October 31, 2008 — Artist Mel Ziegler, the 2008-09 recipient of the University of Virginia Arts Board's "Big Bang" Award, has been commissioned to create a Grounds-wide interactive public art project and exhibition for Ruffin Gallery this spring.
The award is presented to individuals who foster communitywide involvement in the arts. Past recipients for the visual arts have included Allyson Mellberg-Taylor, Alberto Rey, Tim Rollins, Daniel Reeves, Agnes Dennes, Italo Scanga and Ellen Driscoll.
In advance of his residency here, Ziegler, who is professor and chairman of art at Vanderbilt University, will give a lecture on his previous projects Nov. 18 at 6 p.m. in Campbell Hall, room 158. A reception will follow on Ruffin Hall's third floor.
Ziegler's U.Va. residency will span the entire spring semester and feature an exhibition in Ruffin Gallery, another lecture and a panel discussion. The Ruffin Gallery exhibition will take place in March, when he will also be completing his public art project.
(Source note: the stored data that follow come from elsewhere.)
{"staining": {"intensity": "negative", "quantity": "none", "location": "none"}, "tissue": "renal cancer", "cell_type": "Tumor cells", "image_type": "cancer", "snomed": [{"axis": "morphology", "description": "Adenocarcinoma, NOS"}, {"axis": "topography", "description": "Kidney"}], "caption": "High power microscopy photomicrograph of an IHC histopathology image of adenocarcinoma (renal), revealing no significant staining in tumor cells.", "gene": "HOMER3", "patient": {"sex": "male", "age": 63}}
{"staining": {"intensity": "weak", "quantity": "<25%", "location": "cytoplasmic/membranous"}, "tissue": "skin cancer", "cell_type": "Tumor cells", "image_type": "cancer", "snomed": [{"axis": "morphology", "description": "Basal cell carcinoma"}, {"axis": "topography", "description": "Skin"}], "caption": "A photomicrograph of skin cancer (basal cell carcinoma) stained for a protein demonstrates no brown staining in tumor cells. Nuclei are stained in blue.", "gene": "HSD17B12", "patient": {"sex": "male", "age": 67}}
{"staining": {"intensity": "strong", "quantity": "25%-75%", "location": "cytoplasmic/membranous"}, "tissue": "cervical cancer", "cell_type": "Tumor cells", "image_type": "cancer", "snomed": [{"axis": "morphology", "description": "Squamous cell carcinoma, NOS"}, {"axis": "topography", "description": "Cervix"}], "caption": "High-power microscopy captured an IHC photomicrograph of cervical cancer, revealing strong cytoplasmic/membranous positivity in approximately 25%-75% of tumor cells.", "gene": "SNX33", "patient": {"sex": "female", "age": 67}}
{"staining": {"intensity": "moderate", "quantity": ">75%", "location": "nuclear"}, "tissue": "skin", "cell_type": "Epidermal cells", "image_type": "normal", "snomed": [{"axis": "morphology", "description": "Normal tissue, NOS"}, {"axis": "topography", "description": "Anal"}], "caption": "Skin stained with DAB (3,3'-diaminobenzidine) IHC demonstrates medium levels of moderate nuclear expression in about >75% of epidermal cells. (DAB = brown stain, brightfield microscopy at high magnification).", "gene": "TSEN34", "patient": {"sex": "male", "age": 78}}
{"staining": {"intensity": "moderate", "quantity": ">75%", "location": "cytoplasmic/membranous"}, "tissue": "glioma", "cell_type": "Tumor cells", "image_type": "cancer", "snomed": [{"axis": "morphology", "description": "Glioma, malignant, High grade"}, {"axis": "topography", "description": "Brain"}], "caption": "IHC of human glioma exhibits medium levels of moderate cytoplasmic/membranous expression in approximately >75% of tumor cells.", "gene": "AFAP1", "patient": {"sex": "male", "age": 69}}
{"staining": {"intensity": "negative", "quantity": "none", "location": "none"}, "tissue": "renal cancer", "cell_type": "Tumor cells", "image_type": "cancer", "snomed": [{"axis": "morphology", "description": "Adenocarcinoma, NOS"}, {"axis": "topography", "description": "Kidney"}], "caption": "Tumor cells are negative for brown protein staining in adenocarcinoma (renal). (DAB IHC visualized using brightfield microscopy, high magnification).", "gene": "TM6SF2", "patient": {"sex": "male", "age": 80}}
Ziegler has shown his works nationally and internationally. His current projects include a public art master plan for Lake Como Park in Fort Worth, Texas, and a major public art commission for the Art In Public Places Program, in Cambridge, Mass.
He earned a Loeb Fellowship for study at Harvard University in 1996-97, and has lectured throughout the United States, Europe and South America.
Ziegler began his undergraduate studies at the Rhode Island School of Design, later transferring to the Kansas City Art Institute to complete his B.F.A. in 1978. He earned an M.F.A. from the California Institute of the Arts in 1982.
In Kansas, he met Kate Ericson, his future artistic collaborator of 18 years. Together, they made influential, site-specific installations and objects concerned with mapping trajectories, questioning history and highlighting the specificity of places and communities — themes that had also been important for Ziegler in his early solo works.